Let’s take the first third of the second episode as an example here. Tenjiro tries to figure out a way to continue travelling with his sister during the day, without exposing her to sunlight. His solution is to build a large lidded basket. What this means is that a good chunk of this part of the episode is devoted to fitting-sister-in-basket logistics.
Even before that, he notes that Nezuko has burrowed a hole in the cave they’d spent the previous night in.
These moments are genuinely hilarious. Given how spotty intentional comedy tends to be in shonen work, that’s actually really worth something.
The two later encounter another demon.
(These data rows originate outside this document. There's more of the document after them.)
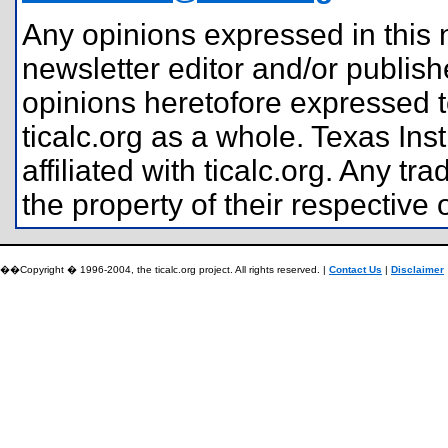
Any opinions expressed in this n
newsletter editor and/or publis
opinions heretofore expressed t
ticalc.org as a whole. Texas In
affiliated with ticalc.org. Any
the property of their respective
��Copyright � 1996-2004, the ticalc.org project. All rights reserved. |
Contact Us
|
Disclaimer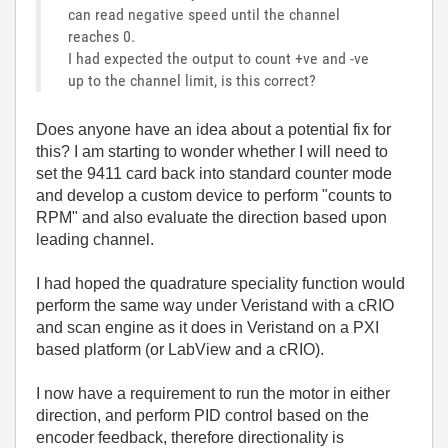
can read negative speed until the channel
reaches 0.
I had expected the output to count +ve and -ve
up to the channel limit, is this correct?
Does anyone have an idea about a potential fix for
this? I am starting to wonder whether I will need to
set the 9411 card back into standard counter mode
and develop a custom device to perform "counts to
RPM" and also evaluate the direction based upon
leading channel.
I had hoped the quadrature speciality function would
perform the same way under Veristand with a cRIO
and scan engine as it does in Veristand on a PXI
based platform (or LabView and a cRIO).
I now have a requirement to run the motor in either
direction, and perform PID control based on the
encoder feedback, therefore directionality is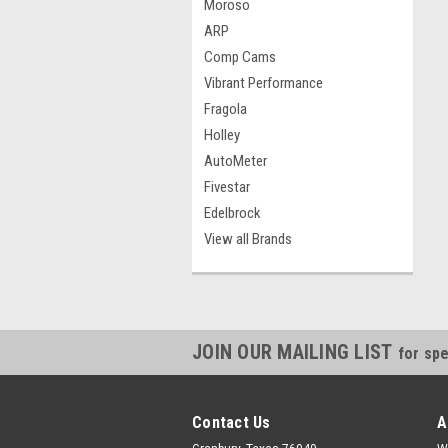
Moroso
ARP
Comp Cams
Vibrant Performance
Fragola
Holley
AutoMeter
Fivestar
Edelbrock
View all Brands
JOIN OUR MAILING LIST
for spe
Contact Us
A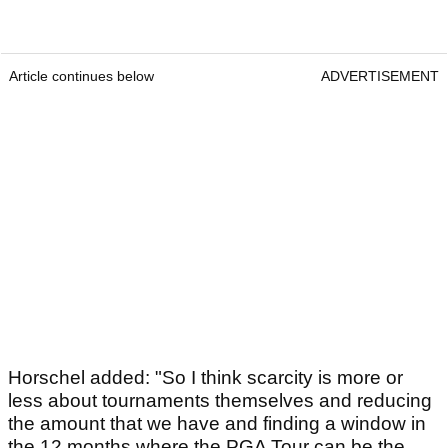
Article continues below
ADVERTISEMENT
Horschel added: "So I think scarcity is more or
less about tournaments themselves and reducing
the amount that we have and finding a window in
the 12 months where the PGA Tour can be the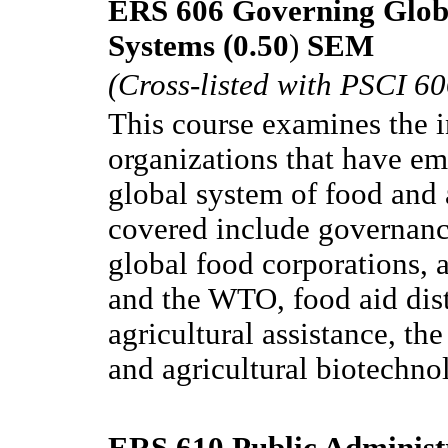
ERS 606 Governing Globa
Systems (0.50
)
SEM
(Cross-listed with PSCI 60
This course examines the i
organizations that have em
global system of food and 
covered include governance 
global food corporations, a
and the WTO, food aid dist
agricultural assistance, th
and agricultural biotechno
ERS 610 Public Administ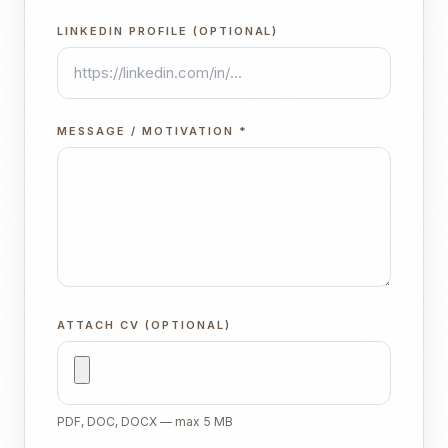
LINKEDIN PROFILE (OPTIONAL)
MESSAGE / MOTIVATION
*
ATTACH CV (OPTIONAL)
PDF, DOC, DOCX — max 5 MB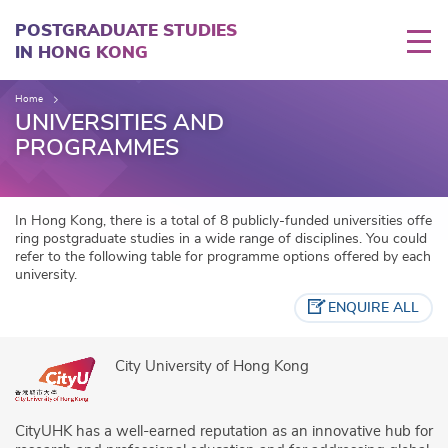
Skip
to
POSTGRADUATE STUDIES
main
IN HONG KONG
content
Home
UNIVERSITIES AND
PROGRAMMES
In Hong Kong, there is a total of 8 publicly-funded universities offe
ring postgraduate studies in a wide range of disciplines. You could
refer to the following table for programme options offered by each
university.
ENQUIRE ALL
City University of Hong Kong
CityUHK has a well-earned reputation as an innovative hub for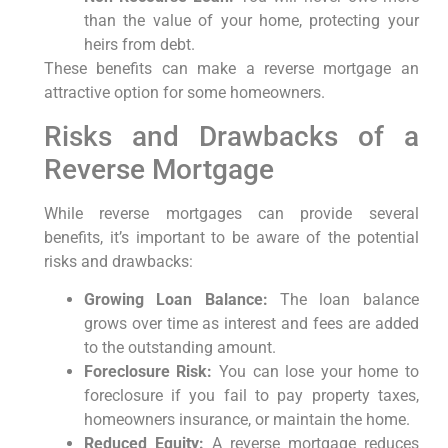
than the value of your home, protecting your
heirs from debt.
These benefits can make a reverse mortgage an
attractive option for some homeowners.
Risks and Drawbacks of a
Reverse Mortgage
While reverse mortgages can provide several
benefits, it’s important to be aware of the potential
risks and drawbacks:
Growing Loan Balance:
The loan balance
grows over time as interest and fees are added
to the outstanding amount.
Foreclosure Risk:
You can lose your home to
foreclosure if you fail to pay property taxes,
homeowners insurance, or maintain the home.
Reduced Equity:
A reverse mortgage reduces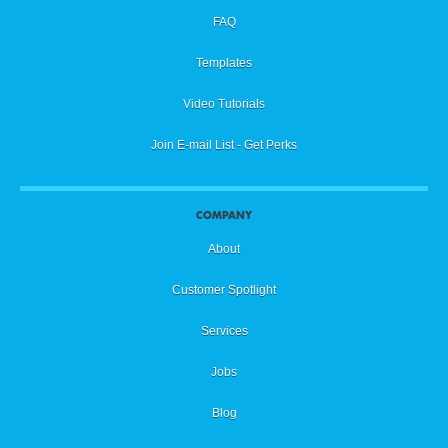
FAQ
Templates
Video Tutorials
Join E-mail List - Get Perks
COMPANY
About
Customer Spotlight
Services
Jobs
Blog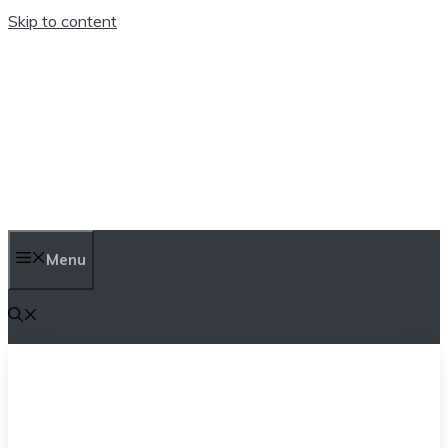
Skip to content
TEN TRENDINGS
Menu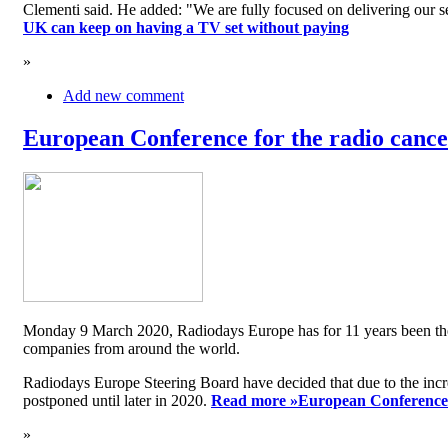
Clementi said. He added: "We are fully focused on delivering our serv
UK can keep on having a TV set without paying
»
Add new comment
European Conference for the radio cancel
Monday 9 March 2020, Radiodays Europe has for 11 years been the me
companies from around the world.
Radiodays Europe Steering Board have decided that due to the inc
postponed until later in 2020.
Read more »
European Conference f
»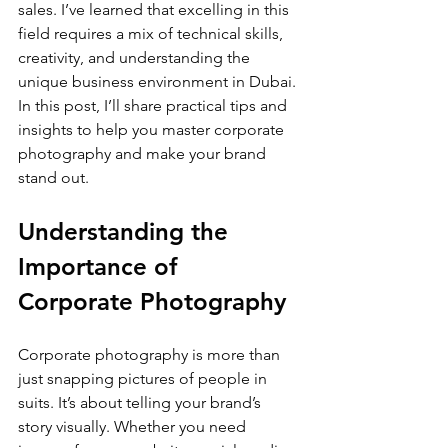
sales. I’ve learned that excelling in this 
field requires a mix of technical skills, 
creativity, and understanding the 
unique business environment in Dubai. 
In this post, I’ll share practical tips and 
insights to help you master corporate 
photography and make your brand 
stand out.
Understanding the 
Importance of 
Corporate Photography
Corporate photography is more than 
just snapping pictures of people in 
suits. It’s about telling your brand’s 
story visually. Whether you need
One that’s clearly quite dangerous, as he’s introduced to us like this.
Tenjiro tries to fight the demon himself. Perhaps predictably though, he can’t really hack it with his small hatchet and lack of fighting experience. So what happens to our protagonist, is he saved by the arrival of a mysterious new character? Does dumb luck kick in? No. Nezuko runs over, and with her newfound demon strength, kicks the assailant’s head clean off his shoulders.
It’s a lovely little inversion of the damsel in distress trope. Honestly, at this early stage, it sometimes seems more like Nezuko is the protagonist than Tenjiro. The fight sequence continues for some time after that (being beheaded hardly stops demons, who it’s established early on, have incredible regenerative abilities), and it’s a serious highlight of the show so far. ufotable are a studio well-known for impressive fight choreography, and while their increased use of CGI blending might draw some detractors. I’m of the opinion that while this series has yet to match Unlimited Blade Works‘ sheer spectacle, it certainly has the potential to get there.
Style, really, is Demon Slayer‘s big asset right now. The character designs pop. Tenjiro is anything but a generic everyboy protagonist. Nezuko’s looks–particularly her multicolored dreadlocked hair–stand out too. Later in the episode we’re introduced to Sakonji, the obligate mentor character, who spends his time walking around with a tengu mask on.
The show is of course well-animated, and the soundtrack is lovely too.
What remains up in the air is whether it can weave a truly compelling story out of these elements. Right now, the storytelling has been a bit rote, moments of real humor and light subversion aside. Episode 2’s second half is largely taken up with a training sequence. Something that anyone who is even somewhat familiar with this genre could probably have seen coming the moment Sakonji walked onscreen.
So it has its problems. However, it’s worth keeping in mind that in a season that is as diverse as this one is shaping up to be, managing to bring such a straightforward story to the table and stand out even a little bit is extremely impressive. Demon Slayer right now is riding on goodwill generated from its sense of style and from the backing one of the most well-regarded anime studios. Time will tell if that translates into a strong narrative further down the road, but I, for one, certainly hope it does.